*Activity*:
Pull every line with "Adhes" from the data.

(Hardware project source files)
+-------+
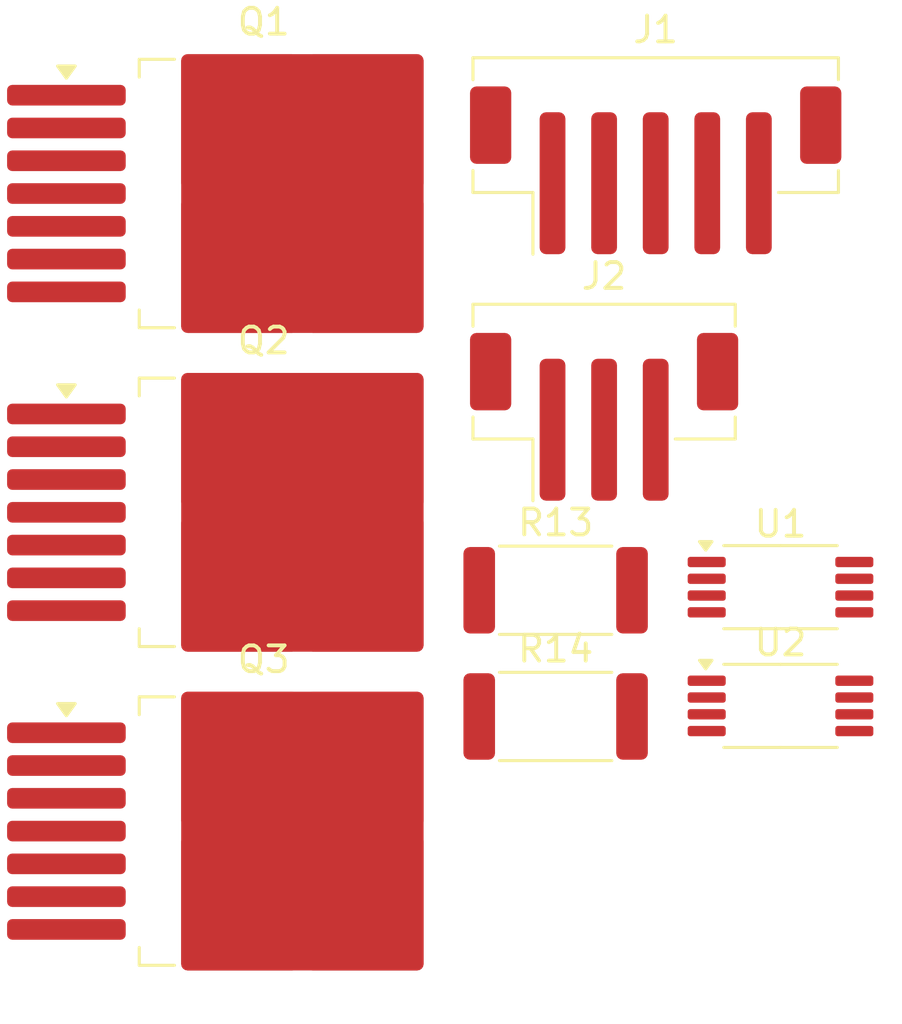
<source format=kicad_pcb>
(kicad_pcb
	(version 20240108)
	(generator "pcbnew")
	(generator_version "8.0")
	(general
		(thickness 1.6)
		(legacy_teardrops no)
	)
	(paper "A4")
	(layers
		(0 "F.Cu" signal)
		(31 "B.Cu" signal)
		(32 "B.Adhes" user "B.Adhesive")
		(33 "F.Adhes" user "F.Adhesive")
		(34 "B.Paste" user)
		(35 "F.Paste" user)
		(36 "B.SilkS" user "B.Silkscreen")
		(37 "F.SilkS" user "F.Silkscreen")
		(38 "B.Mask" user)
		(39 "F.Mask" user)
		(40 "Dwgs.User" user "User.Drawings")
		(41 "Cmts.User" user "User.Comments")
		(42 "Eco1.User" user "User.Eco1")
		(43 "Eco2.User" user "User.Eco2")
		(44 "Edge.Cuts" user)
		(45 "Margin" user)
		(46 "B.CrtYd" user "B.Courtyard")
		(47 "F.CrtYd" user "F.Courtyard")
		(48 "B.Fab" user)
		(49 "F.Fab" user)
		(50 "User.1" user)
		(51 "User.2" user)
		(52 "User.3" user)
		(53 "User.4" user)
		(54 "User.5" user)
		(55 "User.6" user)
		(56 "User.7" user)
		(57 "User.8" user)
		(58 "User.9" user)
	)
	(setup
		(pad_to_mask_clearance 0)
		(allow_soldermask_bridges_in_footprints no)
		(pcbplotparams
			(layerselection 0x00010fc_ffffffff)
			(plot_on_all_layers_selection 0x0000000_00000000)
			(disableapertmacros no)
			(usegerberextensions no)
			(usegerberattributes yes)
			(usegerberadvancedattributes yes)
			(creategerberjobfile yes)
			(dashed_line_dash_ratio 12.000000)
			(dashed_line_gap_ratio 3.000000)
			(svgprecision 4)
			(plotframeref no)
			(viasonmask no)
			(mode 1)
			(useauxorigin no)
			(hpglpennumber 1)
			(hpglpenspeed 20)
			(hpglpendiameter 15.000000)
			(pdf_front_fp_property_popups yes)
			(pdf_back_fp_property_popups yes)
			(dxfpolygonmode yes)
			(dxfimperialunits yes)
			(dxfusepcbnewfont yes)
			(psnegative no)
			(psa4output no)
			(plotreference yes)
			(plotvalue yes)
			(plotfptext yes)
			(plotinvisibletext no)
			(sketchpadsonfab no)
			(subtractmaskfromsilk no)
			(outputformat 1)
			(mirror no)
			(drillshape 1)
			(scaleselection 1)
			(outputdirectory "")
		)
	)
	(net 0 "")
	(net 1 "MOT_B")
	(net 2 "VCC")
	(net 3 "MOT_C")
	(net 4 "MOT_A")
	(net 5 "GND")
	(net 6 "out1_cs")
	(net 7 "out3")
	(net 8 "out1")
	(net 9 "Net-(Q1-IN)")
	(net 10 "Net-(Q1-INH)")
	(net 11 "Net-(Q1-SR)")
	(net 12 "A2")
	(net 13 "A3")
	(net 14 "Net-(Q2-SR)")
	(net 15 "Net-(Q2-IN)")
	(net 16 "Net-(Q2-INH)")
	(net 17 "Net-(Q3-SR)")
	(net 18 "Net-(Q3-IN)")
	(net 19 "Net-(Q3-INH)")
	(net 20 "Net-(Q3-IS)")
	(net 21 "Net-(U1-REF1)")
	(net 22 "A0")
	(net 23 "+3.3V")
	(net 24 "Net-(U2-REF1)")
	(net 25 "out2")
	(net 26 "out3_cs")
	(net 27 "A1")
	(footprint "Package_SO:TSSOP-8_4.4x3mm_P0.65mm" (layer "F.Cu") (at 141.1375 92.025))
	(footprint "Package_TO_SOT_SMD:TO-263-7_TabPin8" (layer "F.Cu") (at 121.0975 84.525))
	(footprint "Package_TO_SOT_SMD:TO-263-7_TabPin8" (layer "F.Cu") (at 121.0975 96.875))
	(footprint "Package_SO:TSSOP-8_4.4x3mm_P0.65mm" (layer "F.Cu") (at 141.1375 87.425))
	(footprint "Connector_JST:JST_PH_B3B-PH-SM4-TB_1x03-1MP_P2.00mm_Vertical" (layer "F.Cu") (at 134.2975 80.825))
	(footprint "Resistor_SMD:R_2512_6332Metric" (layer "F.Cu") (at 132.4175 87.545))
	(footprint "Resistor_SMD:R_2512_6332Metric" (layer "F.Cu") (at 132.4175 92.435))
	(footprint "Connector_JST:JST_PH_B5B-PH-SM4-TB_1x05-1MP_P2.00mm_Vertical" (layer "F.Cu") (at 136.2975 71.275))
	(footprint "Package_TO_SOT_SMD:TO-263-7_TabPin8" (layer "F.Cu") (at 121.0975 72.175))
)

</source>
+-------+
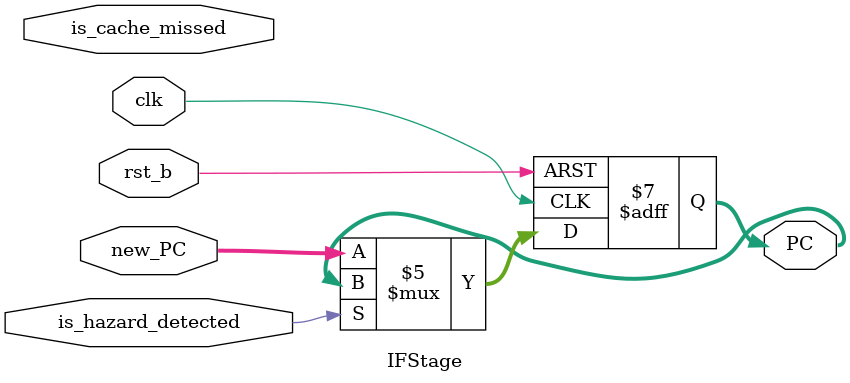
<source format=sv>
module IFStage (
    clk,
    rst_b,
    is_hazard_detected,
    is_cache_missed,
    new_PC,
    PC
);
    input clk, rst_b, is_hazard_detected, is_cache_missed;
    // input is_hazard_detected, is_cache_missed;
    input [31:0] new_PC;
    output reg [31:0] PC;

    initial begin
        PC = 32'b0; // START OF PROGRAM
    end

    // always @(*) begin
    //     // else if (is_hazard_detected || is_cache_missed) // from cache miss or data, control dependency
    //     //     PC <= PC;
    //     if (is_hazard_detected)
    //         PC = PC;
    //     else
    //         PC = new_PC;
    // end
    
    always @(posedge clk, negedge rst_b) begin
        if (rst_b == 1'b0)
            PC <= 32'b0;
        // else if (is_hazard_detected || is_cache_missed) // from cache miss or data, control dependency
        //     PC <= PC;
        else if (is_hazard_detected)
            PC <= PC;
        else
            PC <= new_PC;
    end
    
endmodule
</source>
+-------+
*Answer to this exercise*:
		(32 "B.Adhes" user "B.Adhesive")
		(33 "F.Adhes" user "F.Adhesive")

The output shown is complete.